Info overload is a universal business issue
Anthony D’Angelo, author of “The College Blue Book,” warns “In your thirst for knowledge, be sure not to drown in all the information.”
That is becoming an ever-harder admonishment for Peorians to adhere to because the supply of information available to every living being is growing exponentially.
A study by the University of California in 2003 said, “Published studies on media use say that the average American adult uses the telephone 16.17 hours a month, listens to radio 90 hours a month, and watches TV 131 hours a month. About 53 percent of the U.S. population uses the Internet, averaging 25 hours and 25 minutes a month at home, and 74 hours and 26 minutes a month at work.”
This is leading to what is called “Information Fatigue Syndrome.”
One local woman sees who tackles this phenomenon head-on daily says the issue will continue to grow.
So, how much information is out there?
New information is accumulating so fast that there are clocks on the Internet that track it and move so fast the numbers are a blur.
A 2003 study by the University of California tackled the question of how much information is out there. The number is staggering.
The study found in print, film, magnetic, and optical storage mediums there were about five exabytes of new information produced in 2002. To put that into perspective, there are 17 million books in the Library of Congress. Five exabytes of information is equal to 37,000 new libraries the size of the Library of Congress.
The study concluded that new stored information grew about 30 percent a year between 1999 and 2002.
And, the numbers just keep growing.
In March, the EMC Corporation released a study called “The Diverse and Exploding Digital Universe: An Updated Forecast of Worldwide Information Growth Through 2011.”
Its study concluded, At 281 exabytes the digital universe in 2007 was 10 percent bigger than originally estimated. With a compound annual growth rate of almost 60 percent, the digital universe is growing faster and is projected to be nearly 1.8 zettabytes – or 1,800 exabytes - in 2011, a 10-fold increase.”
Jo Dorsch, health sciences librarian at the University of Illinois College of Medicine at Peoria, knows about the explosion of information as well as anyone does locally. She deals with it daily.
Dorsch has been in the library business since 1979, and headed the medical college’s library since 2000.
She oversees a print collection of more than 55,000 volumes. That is a lot of text. But, Dorsch said, the print collection is puny compared to the information they store or have access to electronically.
“That number pales when you talk about what we have online. We have more than 30,000 online journals, and that’s just journals,” Dorsch said.
“When I started here we had 450 journals in print. We thought that was great. Now print journals are going the way of the dinosaur.”
She said when the college library started shifting from print to electronic versions there as great resistance.
“Now, I get grief if a journal is not available online,” she said. “Our print collection would be considered small to medium. Our online collection, however, is one of the largest in the country.”
Dorsch said it is nearly impossible to estimate the amount of information a medical student can assess in the college library.

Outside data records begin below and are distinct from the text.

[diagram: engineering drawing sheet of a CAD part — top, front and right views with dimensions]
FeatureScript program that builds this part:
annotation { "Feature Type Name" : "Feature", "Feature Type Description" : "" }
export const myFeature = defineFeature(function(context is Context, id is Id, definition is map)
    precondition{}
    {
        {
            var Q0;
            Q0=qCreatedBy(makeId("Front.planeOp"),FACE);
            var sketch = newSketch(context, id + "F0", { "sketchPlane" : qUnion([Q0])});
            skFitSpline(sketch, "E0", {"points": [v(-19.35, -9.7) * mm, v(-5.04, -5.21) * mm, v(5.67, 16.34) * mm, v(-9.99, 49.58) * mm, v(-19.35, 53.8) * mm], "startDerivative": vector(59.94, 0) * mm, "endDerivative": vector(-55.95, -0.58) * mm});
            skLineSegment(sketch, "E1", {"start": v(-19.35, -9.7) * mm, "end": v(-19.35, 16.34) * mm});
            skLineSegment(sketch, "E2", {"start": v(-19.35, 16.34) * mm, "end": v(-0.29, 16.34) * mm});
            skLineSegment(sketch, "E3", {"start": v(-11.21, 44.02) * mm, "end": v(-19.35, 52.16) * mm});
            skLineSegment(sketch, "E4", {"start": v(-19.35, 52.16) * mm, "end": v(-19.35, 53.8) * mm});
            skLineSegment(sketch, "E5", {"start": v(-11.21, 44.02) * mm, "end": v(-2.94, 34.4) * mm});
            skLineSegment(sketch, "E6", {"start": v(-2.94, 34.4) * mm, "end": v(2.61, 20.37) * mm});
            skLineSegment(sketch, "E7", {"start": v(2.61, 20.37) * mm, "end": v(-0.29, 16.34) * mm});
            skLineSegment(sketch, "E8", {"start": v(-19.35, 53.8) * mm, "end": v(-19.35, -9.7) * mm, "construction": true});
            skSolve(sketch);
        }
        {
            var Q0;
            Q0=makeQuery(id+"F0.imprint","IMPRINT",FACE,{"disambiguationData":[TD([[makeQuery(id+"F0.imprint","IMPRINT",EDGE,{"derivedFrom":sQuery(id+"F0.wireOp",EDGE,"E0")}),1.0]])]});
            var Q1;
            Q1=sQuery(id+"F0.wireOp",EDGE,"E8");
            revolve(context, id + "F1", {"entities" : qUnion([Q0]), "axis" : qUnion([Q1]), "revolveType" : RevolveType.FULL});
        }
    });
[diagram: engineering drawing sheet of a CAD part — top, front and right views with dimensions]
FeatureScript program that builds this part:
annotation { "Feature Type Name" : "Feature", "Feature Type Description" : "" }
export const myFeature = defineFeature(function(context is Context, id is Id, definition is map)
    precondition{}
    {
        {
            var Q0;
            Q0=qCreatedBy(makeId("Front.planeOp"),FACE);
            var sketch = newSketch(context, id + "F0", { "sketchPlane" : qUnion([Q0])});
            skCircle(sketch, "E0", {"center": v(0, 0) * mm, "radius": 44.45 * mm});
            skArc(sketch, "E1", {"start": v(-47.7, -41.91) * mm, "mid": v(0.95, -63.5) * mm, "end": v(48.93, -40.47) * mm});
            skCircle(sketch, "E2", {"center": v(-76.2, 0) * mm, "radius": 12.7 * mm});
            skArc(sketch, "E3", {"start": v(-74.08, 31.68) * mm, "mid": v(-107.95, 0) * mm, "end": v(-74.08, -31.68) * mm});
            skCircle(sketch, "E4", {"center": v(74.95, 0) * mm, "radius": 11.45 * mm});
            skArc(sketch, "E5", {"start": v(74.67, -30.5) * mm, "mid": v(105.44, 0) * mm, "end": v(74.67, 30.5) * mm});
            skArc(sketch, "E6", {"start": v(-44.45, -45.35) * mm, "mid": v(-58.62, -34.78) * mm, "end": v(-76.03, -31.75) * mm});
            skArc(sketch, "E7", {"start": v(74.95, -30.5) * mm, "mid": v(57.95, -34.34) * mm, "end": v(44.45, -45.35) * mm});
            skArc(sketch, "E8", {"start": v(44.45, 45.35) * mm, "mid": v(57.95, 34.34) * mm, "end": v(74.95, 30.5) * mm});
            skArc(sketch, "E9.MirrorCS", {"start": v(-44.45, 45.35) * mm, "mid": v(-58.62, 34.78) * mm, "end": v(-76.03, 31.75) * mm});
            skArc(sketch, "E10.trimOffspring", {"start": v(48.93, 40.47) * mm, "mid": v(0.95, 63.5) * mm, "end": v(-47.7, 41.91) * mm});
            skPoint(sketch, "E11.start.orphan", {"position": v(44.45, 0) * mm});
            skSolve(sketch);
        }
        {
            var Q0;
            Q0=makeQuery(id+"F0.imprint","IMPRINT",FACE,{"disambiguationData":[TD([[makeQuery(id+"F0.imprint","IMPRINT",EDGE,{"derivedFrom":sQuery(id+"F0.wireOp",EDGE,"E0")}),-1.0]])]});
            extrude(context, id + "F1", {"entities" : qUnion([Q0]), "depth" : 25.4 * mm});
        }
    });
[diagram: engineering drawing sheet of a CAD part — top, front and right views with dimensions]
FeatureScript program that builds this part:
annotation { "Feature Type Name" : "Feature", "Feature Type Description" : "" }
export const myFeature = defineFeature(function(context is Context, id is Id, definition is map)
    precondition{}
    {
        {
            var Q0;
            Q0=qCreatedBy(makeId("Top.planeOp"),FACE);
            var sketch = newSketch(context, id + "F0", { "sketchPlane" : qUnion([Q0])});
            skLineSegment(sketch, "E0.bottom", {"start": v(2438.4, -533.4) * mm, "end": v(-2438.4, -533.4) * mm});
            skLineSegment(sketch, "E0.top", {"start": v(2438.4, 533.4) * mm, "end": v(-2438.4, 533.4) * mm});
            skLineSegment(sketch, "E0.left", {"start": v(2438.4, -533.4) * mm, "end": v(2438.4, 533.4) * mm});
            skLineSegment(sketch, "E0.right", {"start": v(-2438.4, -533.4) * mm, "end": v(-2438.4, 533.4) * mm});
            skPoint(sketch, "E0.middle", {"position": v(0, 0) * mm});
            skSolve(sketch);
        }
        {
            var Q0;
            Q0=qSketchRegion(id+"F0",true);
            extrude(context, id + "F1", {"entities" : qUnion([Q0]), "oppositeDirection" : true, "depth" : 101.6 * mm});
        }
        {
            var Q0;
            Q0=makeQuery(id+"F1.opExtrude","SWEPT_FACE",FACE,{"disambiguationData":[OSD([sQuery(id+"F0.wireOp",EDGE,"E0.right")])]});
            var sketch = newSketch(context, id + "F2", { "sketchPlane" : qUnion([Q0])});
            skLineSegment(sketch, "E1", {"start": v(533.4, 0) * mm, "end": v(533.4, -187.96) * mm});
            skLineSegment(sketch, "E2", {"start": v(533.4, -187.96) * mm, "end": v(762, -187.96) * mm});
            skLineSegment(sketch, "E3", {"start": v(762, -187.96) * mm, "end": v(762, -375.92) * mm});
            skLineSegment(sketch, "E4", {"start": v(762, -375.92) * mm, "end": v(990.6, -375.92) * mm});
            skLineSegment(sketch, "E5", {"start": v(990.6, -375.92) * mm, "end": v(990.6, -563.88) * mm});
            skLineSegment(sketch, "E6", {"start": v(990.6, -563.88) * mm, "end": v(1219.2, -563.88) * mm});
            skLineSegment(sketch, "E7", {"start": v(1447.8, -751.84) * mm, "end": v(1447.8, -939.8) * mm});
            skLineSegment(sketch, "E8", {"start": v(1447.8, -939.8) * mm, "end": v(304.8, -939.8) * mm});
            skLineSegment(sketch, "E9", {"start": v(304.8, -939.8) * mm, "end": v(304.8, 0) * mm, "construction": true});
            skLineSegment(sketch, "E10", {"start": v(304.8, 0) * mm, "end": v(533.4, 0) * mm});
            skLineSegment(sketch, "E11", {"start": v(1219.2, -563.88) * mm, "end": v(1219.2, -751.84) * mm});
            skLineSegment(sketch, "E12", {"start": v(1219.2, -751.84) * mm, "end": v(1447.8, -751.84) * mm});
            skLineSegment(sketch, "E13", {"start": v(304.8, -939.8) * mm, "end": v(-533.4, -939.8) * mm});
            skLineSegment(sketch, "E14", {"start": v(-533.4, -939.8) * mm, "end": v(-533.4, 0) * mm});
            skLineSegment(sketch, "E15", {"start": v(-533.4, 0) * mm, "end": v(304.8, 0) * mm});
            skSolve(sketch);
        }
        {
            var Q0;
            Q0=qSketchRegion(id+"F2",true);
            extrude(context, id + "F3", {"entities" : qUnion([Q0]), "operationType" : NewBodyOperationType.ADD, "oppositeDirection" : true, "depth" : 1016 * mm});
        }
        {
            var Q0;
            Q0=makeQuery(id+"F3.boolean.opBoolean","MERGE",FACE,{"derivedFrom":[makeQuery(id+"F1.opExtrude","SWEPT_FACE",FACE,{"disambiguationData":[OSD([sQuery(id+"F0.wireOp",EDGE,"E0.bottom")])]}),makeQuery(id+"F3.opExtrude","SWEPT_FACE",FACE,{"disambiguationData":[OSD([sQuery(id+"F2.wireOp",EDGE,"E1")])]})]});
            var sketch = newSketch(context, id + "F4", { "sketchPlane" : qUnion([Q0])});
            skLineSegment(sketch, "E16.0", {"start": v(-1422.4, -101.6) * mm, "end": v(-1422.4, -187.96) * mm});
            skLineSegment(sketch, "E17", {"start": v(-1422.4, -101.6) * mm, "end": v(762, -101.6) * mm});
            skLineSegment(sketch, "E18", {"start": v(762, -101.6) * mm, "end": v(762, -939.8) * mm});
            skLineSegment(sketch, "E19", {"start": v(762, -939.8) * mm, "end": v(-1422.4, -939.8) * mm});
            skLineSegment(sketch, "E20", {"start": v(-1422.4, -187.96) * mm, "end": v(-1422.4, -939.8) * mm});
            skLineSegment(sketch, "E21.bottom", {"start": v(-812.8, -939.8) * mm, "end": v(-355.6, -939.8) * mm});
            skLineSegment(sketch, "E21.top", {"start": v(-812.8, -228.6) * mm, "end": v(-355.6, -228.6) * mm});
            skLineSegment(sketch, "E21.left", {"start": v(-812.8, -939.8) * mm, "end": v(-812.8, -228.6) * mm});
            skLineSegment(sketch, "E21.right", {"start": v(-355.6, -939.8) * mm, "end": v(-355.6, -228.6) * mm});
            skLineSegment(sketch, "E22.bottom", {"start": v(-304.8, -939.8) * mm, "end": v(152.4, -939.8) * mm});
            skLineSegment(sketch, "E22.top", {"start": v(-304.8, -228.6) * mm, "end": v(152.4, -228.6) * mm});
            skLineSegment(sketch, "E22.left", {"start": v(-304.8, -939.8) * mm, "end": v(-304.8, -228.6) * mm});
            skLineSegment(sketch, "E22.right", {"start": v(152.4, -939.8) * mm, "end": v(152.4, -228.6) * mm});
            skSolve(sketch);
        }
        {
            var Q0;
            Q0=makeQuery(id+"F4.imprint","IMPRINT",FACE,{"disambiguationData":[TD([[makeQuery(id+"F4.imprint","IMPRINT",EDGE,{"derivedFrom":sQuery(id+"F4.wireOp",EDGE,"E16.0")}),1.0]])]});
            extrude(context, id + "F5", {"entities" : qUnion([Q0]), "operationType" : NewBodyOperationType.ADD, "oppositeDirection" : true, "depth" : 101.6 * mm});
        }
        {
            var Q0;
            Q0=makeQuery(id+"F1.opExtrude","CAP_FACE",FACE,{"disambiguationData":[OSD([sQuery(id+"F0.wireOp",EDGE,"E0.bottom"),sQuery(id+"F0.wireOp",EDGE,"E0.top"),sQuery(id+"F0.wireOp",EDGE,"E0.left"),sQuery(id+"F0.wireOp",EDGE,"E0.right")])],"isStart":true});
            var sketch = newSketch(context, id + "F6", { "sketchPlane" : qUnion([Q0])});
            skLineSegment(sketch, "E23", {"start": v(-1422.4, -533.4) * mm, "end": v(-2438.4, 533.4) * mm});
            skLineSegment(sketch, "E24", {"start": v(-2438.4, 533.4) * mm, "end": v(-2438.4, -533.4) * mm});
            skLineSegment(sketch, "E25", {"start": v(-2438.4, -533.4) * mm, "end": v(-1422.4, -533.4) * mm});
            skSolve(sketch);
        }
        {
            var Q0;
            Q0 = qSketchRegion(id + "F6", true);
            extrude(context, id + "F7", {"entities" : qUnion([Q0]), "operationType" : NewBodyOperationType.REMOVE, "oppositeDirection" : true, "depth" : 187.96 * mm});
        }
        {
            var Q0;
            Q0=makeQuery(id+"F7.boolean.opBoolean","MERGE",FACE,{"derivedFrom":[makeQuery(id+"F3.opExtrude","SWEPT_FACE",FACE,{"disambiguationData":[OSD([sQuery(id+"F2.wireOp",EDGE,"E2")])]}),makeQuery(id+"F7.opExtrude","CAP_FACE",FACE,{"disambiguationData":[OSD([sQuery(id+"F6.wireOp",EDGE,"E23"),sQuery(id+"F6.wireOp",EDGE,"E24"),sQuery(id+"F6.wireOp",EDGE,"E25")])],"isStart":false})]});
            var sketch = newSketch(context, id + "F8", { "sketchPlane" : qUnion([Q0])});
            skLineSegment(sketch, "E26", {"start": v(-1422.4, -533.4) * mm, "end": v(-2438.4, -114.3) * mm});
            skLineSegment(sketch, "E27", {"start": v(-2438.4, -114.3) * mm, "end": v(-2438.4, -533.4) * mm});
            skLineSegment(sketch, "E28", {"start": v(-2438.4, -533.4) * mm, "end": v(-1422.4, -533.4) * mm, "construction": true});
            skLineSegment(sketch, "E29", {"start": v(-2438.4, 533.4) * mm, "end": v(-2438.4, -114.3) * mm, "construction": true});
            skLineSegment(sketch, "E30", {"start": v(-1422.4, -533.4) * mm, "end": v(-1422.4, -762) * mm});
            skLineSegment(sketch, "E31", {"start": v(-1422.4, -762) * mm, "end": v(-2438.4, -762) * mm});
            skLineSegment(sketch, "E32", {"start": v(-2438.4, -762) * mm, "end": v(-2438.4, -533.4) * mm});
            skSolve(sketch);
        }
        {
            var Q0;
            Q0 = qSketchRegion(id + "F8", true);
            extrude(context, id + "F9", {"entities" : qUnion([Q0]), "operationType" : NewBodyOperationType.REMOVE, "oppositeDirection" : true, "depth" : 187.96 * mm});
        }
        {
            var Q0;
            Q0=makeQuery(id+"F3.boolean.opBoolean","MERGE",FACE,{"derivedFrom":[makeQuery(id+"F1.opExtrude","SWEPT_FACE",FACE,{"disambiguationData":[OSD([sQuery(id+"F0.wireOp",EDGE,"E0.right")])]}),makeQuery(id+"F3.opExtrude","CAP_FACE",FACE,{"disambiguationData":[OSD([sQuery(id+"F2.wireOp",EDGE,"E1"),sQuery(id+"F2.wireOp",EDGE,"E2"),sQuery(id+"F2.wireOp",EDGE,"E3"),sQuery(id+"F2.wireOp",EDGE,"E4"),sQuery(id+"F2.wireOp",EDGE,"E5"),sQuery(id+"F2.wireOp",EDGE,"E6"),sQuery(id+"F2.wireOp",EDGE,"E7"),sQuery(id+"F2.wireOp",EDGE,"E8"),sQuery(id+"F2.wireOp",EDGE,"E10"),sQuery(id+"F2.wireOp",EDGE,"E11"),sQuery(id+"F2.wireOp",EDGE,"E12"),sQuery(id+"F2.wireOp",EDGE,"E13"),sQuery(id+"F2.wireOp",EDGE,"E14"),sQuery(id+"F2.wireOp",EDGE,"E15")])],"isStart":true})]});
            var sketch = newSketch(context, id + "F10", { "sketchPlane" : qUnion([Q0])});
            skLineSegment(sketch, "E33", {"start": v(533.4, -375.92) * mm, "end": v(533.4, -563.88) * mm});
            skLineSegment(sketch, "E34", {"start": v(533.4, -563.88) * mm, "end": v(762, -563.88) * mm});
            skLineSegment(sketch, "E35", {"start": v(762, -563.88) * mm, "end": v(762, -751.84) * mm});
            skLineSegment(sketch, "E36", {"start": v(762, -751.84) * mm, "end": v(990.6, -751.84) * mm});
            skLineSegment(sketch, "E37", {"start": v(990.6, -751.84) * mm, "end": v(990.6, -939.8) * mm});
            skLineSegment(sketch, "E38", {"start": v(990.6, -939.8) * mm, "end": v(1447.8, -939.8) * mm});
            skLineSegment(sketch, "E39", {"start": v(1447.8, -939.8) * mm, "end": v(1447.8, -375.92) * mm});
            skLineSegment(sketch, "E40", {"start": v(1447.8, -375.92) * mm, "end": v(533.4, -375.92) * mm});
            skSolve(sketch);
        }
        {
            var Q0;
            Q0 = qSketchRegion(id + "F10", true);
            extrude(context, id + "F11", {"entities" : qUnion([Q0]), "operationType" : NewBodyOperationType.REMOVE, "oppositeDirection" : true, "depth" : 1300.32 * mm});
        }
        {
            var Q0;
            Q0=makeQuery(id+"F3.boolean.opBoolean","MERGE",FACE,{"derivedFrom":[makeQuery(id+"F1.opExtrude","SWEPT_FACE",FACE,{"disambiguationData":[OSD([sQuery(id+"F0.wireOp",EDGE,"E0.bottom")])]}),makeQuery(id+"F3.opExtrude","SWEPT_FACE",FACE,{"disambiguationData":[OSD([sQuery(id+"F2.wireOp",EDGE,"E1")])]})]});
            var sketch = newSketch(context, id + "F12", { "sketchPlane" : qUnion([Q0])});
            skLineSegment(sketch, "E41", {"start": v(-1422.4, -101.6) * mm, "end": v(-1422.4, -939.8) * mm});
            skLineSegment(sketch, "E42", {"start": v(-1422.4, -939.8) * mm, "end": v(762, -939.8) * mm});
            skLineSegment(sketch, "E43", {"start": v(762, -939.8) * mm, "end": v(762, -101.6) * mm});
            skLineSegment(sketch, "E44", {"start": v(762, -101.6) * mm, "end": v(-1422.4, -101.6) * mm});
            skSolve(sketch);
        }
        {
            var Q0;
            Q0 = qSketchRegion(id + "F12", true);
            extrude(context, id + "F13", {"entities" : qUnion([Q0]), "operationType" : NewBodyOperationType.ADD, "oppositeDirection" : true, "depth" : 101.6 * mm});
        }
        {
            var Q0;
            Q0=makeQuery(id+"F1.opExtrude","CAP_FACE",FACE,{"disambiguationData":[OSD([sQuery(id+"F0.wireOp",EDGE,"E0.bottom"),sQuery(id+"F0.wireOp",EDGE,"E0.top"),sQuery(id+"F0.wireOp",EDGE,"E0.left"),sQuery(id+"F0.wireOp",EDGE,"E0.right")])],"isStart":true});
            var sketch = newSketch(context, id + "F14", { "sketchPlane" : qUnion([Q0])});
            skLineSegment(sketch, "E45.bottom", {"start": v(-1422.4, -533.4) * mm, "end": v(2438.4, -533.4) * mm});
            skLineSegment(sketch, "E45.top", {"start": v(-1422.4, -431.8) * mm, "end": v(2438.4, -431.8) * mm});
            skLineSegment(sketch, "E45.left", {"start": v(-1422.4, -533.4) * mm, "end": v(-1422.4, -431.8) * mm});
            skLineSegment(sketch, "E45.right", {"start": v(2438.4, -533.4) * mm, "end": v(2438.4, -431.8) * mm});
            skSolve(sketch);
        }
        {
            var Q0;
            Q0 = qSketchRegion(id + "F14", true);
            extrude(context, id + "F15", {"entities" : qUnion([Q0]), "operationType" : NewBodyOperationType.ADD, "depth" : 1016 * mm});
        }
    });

“Just one of the databases we subscribe to, called Medline, in just family practice titles offers access to 341 journals or 7,280 articles a month,” Dorsch said.
“If a physician tried to keep up with all that it would take 627.5 hours a month just to read those articles.”
Medline, she said, in total indexes 5,000 journals.
“The volume of information available is tremendous,” Dorsch said, “and that’s just one database. We have about 250 databases. It’s mind-boggling.”
To cope Dorsch said she and her staff work continually to teach the medical students how to sift through and synthesize all that information.
“We work hard to give them the tools they need,” she said.
“In their third year we have a 12-week course to teach them how to sift through the information available.”
Online availability of information, Dorsch said, is fundamentally changing the dynamics of the library industry.
“We are no longer warehouse of books. Libraries are now thought of as information commons,” she said.
It is overwhelming for librarians and students alike. But, the trend is not going to change anytime soon.
“We have to plan to transform our space which includes a new computer library lab and classrooms,” Dorsch said. “The preference now is to have everything online. The medical information available has exploded, and so has the number of formats to receive it.”
Dorsch said students can download pod casts, get email alerts and other forms of communication.
“It is incredible how quickly things are changing,” Dorsch said.
“My job is to continually learn about new tools to help the students get to the information they need. That’s my challenge.”